“Se tem uma câmera, mona, eu quero é aparecer”, dizia Maravilhosa, a travesti mais conhecida de Rondônia nos últimos anos.
Maravilhosa, como gostava de ser chamada, ganhou os holofotes em 2019 quando usou uma calçada como passarela e desfilou diante de uma câmera que gravava uma reportagem numa rua de Porto Velho.
A travesti flanou pela calçada sem economizar no carão e em poses como se fosse uma modelo. Nascia ali a Gisele Bündchen de Rondônia.
Narah Braga, a repórter que tentava terminar a reportagem naquele dia sobre o uso de aplicativos de transporte, sofria debaixo de um sol a pino, mas nem por isso interrompeu o close de Maravilhosa.
“Eu dei uma risadinha e só pedi para que o meu cinegrafista não parasse de gravar aquela cena”, disse.
No dia seguinte, Braga publicou o desfile da travesti em suas redes sociais. E claro: Maravilhosa foi alçada à celebridade instantânea na internet.
A travesti concedeu entrevistas para programas de alcance nacional, ganhou um dia inteiro num salão de beleza, roupas e muitos fãs.
Mas a fama repentina pouco aliviou a vida difícil que enfrentava pelas ruas da capital de Rondônia. As calçadas por onde desfilava durante o dia eram as mesmas em que dormia sobre um papelão.
Filha de um pai alcoólatra, viu a mãe fugir de casa para escapar das agressões do marido. Com a família desestruturada e vítima de transfobia, a travesti virou sem-teto ainda na adolescência.

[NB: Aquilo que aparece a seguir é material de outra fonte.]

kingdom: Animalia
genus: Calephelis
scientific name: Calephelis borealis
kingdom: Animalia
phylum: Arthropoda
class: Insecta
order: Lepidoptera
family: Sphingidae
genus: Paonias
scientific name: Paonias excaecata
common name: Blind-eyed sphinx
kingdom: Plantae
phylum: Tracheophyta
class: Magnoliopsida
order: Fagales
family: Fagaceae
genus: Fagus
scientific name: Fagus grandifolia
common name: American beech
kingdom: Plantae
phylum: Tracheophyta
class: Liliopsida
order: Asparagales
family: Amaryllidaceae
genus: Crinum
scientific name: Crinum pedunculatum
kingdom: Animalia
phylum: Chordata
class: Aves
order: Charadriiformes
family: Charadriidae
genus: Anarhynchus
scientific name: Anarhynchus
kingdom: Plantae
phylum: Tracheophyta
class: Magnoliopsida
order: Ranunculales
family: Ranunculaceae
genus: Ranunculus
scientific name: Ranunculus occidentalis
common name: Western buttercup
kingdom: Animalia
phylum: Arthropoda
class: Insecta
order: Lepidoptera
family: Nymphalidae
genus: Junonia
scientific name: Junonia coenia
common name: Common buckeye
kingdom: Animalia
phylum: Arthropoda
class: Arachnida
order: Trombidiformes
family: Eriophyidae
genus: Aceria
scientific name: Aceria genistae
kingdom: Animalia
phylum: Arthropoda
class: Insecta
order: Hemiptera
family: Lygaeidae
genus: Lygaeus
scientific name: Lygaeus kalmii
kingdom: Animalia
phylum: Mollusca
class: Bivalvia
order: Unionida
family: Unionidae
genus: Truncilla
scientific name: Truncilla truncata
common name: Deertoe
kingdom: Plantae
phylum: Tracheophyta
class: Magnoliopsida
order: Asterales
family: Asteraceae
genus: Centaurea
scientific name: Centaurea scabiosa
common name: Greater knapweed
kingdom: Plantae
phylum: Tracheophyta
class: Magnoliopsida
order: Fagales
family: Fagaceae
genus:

Mal sabia ler e escrever, mas fez da rua sua grande escola. Era benquista pelos comerciantes e moradores da avenida Jorge Teixeira, onde foi descoberta. Ali pedia dinheiro e as tintas de tons avermelhados que pintava o cabelo.
Nos últimos meses, porém, Maravilhosa foi vista na rua em péssimas condições de saúde e acabou internada no Cemetron (Centro de Medicina Tropical de Rondônia), onde foi diagnosticada com tuberculose e pneumonia.
Durante o período em que ficou internada também apresentou sintomas da Covid-19. Maravilhosa entrou para as estatísticas que pesam contra as travestis no Brasil: não passou dos 35 anos e morreu aos 23, na última quinta-feira (4).
A travesti que usava o sorriso largo como artifício contra as intempéries que a vida manda cumpriu outra frase que carregava: “o que é bonito tem que ser mostrado”.